The model is expressed as \[ \log \left(\frac{\pi_{i}}{1-\pi_{i}}\right)=\beta_{0}+\beta_{1} x_{i} \] Or, by solving for \(\pi_{i}\), we have the equivalent expression \[ \pi_{i}=\frac{\exp \left(\beta_{0}+\beta_{1} x_{i}\right)}{1+\exp \left(\beta_{0}+\beta_{1} x_{i}\right)} \] To estimate the parameters, we substitute this expression for \(\pi_{i}\) into the joint pdf for \(Y_{1}, \ldots, Y_{n}\) \[ \prod_{i=1}^{n} \pi_{i}^{y_{i}}\left(1-\pi_{i}\right)^{1-y_{j}} \] to give us the likelihood function \(L\left(\beta_{0}, \beta_{1}\right)\) of the regression parameters. By maximizing this likelihood over all possible \(\beta_{0}\) and \(\beta_{1}\), we have the maximum likelihood estimates (MLEs): \(\hat{\beta}_{0}\) and \(\hat{\beta}_{1}\).
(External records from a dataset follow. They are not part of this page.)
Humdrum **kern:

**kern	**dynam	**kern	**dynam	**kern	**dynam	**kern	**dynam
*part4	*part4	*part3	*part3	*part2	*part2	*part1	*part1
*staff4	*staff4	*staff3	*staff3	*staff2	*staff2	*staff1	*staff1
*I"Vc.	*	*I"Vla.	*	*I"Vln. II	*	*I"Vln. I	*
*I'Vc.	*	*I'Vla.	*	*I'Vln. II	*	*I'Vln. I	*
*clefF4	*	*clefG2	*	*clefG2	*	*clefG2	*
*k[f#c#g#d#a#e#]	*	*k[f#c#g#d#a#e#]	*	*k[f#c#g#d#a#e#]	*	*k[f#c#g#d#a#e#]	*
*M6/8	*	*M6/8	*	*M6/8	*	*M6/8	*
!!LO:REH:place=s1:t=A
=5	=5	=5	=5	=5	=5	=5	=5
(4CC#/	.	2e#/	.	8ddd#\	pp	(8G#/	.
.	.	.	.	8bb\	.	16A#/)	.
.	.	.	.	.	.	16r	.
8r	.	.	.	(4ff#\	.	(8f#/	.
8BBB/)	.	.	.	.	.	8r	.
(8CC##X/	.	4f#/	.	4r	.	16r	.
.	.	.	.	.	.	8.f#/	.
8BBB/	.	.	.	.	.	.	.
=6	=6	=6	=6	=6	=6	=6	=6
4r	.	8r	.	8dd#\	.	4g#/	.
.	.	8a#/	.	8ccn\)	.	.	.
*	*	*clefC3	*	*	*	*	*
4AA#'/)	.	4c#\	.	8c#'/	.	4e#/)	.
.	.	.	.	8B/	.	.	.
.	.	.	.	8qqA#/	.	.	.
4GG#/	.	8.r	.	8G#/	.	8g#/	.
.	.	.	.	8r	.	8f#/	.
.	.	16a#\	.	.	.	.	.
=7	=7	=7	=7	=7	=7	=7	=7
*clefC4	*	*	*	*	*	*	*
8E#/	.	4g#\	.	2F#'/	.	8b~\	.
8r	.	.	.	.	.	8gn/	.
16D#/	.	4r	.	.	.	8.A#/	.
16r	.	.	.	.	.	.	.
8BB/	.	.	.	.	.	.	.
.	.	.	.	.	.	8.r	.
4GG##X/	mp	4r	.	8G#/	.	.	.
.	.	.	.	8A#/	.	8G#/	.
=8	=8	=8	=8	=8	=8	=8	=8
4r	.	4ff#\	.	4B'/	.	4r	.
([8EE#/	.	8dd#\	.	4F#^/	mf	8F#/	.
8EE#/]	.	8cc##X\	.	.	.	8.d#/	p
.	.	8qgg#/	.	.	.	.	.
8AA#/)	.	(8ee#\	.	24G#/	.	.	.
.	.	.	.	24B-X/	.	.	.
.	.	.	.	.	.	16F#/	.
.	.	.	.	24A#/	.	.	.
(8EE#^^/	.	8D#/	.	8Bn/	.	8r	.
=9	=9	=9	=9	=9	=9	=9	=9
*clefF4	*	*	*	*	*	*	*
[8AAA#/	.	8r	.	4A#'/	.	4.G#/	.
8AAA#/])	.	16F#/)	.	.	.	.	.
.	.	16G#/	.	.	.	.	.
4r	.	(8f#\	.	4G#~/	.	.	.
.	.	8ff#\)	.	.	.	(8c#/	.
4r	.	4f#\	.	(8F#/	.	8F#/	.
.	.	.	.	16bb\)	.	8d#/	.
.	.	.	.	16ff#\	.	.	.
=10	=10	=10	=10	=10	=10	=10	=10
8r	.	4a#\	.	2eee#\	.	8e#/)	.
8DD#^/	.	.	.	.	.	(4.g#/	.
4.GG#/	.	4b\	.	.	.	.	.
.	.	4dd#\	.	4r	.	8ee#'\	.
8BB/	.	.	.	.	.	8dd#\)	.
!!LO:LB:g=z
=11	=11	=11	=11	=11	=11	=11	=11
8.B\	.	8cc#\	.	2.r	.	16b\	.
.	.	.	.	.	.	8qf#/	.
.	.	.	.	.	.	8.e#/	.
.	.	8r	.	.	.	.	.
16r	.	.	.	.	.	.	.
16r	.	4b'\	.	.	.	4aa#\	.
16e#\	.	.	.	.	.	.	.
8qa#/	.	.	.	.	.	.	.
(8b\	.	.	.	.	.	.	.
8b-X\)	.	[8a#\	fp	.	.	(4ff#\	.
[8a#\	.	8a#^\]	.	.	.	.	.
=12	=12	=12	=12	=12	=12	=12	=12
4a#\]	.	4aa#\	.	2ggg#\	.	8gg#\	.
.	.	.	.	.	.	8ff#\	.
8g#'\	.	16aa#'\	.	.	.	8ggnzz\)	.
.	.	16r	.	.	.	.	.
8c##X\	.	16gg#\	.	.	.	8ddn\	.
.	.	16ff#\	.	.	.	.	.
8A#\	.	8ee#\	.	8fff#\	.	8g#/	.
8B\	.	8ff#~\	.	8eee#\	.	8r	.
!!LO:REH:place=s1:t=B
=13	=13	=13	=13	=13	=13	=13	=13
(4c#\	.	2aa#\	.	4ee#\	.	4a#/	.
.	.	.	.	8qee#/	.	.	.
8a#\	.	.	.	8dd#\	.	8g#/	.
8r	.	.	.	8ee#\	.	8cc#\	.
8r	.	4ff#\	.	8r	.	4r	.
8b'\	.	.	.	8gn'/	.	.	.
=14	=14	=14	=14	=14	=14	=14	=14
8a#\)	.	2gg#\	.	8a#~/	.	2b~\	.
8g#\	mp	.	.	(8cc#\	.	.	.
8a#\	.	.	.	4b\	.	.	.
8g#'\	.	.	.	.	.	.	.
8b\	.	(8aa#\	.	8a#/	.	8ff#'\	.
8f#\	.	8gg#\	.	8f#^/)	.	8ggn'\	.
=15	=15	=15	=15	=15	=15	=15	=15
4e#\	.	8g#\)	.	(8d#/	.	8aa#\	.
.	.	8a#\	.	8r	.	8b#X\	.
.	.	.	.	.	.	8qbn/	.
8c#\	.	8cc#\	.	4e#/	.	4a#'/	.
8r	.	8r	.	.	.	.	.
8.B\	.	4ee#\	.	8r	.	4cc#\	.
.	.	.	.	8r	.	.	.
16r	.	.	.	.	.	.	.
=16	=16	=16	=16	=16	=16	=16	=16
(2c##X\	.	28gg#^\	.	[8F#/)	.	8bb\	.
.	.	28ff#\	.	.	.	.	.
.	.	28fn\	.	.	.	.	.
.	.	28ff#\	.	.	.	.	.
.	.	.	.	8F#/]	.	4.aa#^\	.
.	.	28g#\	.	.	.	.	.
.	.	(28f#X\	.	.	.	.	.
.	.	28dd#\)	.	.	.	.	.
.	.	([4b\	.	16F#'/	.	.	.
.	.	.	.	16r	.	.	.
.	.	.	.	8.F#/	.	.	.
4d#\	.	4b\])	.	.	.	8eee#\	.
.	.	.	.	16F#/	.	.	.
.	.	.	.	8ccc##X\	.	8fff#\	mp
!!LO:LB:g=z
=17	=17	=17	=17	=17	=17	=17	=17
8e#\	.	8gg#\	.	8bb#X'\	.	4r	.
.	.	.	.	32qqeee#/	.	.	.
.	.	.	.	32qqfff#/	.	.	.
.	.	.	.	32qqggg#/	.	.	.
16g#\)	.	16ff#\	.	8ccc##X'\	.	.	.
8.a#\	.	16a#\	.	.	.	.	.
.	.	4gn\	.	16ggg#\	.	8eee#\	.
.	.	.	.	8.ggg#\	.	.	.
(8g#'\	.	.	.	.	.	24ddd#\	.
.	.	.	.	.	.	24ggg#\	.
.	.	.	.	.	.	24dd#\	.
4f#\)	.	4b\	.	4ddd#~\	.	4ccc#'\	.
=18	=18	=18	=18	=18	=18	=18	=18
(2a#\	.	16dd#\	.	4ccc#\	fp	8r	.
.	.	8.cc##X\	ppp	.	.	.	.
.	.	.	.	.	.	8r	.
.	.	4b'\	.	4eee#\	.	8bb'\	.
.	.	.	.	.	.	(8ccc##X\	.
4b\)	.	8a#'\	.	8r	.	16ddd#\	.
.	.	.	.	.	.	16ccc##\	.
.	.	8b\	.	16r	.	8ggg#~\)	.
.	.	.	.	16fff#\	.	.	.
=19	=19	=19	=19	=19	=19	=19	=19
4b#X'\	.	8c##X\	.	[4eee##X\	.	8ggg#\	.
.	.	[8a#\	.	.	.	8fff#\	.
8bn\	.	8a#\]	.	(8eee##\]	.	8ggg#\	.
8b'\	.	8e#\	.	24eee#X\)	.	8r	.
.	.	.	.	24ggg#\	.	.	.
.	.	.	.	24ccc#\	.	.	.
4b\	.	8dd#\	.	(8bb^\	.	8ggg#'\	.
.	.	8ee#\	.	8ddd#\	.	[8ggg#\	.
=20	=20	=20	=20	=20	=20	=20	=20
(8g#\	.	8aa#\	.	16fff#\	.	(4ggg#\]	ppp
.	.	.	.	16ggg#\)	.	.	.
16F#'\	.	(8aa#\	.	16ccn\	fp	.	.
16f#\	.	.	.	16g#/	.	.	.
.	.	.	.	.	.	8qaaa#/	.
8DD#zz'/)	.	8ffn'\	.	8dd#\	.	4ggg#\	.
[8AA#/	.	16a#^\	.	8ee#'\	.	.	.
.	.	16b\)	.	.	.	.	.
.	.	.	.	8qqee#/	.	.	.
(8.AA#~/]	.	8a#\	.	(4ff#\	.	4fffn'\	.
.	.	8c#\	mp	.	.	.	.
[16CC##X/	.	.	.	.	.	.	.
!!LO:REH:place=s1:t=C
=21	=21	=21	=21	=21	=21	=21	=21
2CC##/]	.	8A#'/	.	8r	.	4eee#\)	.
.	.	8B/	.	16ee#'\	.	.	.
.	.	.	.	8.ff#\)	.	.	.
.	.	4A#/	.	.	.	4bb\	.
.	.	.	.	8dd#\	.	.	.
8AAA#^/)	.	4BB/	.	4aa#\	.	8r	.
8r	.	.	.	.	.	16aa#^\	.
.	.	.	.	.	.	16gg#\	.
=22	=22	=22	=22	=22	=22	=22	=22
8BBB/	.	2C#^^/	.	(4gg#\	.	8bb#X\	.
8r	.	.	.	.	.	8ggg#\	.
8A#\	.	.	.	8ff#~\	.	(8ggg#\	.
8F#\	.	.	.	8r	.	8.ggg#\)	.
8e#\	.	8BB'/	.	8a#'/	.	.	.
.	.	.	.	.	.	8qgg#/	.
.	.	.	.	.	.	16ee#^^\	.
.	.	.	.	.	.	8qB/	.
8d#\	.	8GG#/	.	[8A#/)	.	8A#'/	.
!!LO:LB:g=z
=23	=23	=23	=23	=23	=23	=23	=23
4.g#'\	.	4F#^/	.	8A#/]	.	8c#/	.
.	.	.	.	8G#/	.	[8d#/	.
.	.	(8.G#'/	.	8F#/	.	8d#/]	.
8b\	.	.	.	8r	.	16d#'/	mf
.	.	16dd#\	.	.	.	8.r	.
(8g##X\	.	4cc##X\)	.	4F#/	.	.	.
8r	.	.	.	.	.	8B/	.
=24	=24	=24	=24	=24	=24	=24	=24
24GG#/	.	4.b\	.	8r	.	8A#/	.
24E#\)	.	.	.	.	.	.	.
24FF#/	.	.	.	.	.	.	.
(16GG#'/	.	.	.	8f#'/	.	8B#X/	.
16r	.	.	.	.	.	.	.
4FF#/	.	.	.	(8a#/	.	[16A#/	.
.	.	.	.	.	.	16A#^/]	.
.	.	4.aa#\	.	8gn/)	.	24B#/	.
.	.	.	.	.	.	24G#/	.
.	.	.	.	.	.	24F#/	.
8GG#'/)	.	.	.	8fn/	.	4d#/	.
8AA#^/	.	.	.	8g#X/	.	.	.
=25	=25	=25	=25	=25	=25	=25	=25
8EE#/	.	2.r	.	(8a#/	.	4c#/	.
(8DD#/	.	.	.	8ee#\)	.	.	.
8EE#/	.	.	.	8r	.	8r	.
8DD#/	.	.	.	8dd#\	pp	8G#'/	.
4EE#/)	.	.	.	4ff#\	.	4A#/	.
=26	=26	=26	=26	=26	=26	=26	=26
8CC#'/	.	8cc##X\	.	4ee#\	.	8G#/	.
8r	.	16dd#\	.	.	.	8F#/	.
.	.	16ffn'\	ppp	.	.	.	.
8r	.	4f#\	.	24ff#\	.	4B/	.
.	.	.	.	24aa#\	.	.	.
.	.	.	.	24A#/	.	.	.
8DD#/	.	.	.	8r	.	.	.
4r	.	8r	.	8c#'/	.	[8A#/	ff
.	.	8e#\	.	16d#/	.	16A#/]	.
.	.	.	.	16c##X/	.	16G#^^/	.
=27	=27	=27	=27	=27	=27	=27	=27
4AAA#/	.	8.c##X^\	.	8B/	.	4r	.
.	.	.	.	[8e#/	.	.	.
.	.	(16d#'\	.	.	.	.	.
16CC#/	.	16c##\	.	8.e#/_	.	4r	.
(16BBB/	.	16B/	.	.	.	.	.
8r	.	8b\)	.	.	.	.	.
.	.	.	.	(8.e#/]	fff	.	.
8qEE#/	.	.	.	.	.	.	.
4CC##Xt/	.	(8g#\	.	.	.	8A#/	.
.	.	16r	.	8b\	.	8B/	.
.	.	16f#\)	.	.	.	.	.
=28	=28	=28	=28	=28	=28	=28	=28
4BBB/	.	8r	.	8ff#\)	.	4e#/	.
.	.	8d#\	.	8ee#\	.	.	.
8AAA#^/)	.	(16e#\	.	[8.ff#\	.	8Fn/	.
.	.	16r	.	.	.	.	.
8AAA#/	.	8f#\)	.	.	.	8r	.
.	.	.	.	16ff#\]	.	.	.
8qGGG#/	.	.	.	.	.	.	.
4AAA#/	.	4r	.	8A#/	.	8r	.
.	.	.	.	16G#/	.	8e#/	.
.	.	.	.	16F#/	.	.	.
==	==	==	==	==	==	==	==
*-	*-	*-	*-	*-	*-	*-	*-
Extending this to include additional explanatory variables is straightforward.

Binary Logistic Regression

Binary logistic regression models how the odds of “success” for a binary response variable \(Y\) depend on a set of explanatory variables: \[ \operatorname{logit}\left(\pi_{i}\right)=\log \left(\frac{\pi_{i}}{1-\pi_{i}}\right)=\beta_{0}+\beta_{1} x_{i} \] - Random component - The distribution of the response variable is assumed to be binomial with a single trial and success probability \(E(Y)=\pi\). - Systematic component - \(x\) is the explanatory variable (can be continuous or discrete) and is linear in the parameters. As with the above example, this can be extended to multiple variables of non-linear transformations. - Link function - the log-odds or logit link, \(\eta=g(\pi)=\log \left(\frac{\pi_{i}}{1-\pi_{i}}\right)\), is used.